• TEXT FOR ANALYSIS
----

The Nizkor Project: Remembering the Holocaust (Shoah)

The Trial of Adolf Eichmann
Session 108
(Part 2 of 4)

Dr. Servatius: He goes on to say:
"I was at the time put on the train without any further instructions." As far as I remember, witness Hoettl said he travelled with Kaltenbrunner."
On the same page, he then says again:
"In actual fact I was never Reich Plenipotentiary. I am a layman in these matters."
On page 11, the second paragraph:
"As I see things, without the active co-operation of the Hungarians, it would not have been possible to carry out the anti-Jewish operations. It is only when you are strong that you can threaten and force things through. However, in 1943 we were no longer strong, and in 1944 we were weak."

----

• DATASET CONTENT
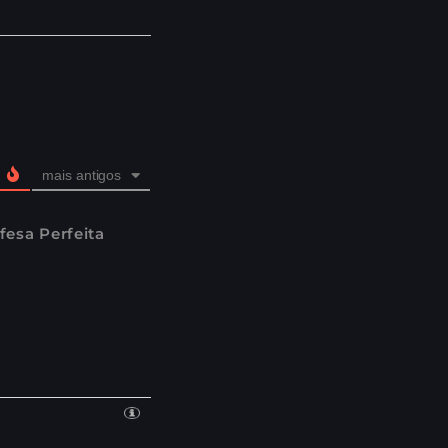
mais antigos
esa Perfeita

----

• ACTIONS TO TAKE
a - In the Eichmann trial transcript, which operations does the passage from page 11 say could not have been carried out without the active co-operation of the Hungarians?
b - Carry on the Eichmann trial transcript, starting right after its final quoted sentence.

• ANSWERS PER TASK
a - The anti-Jewish operations.

b -
On page 12, at the bottom, where he answers the seventh question, "What was the assignment of the Eichmann Special Commando?," he says the following:
"I cannot say anything precise about this. I did not have any dealings with Eichmann about this matter, nor was I kept informed by him. As far as I know, I only saw Eichmann once, when he presented himself to me. This was not immediately after the entry of the German forces, but a little later. However, it cannot have been too late, as Winkelmann later ruled that it was no longer permitted for SS personnel (offices) to have direct dealings with the legation. I knew that the Eichmann Special Commando was engaged in the deportations of Jews. At the time the concept of the `Final Solution' was completely unknown to me. I did not hear about this until Nuremberg."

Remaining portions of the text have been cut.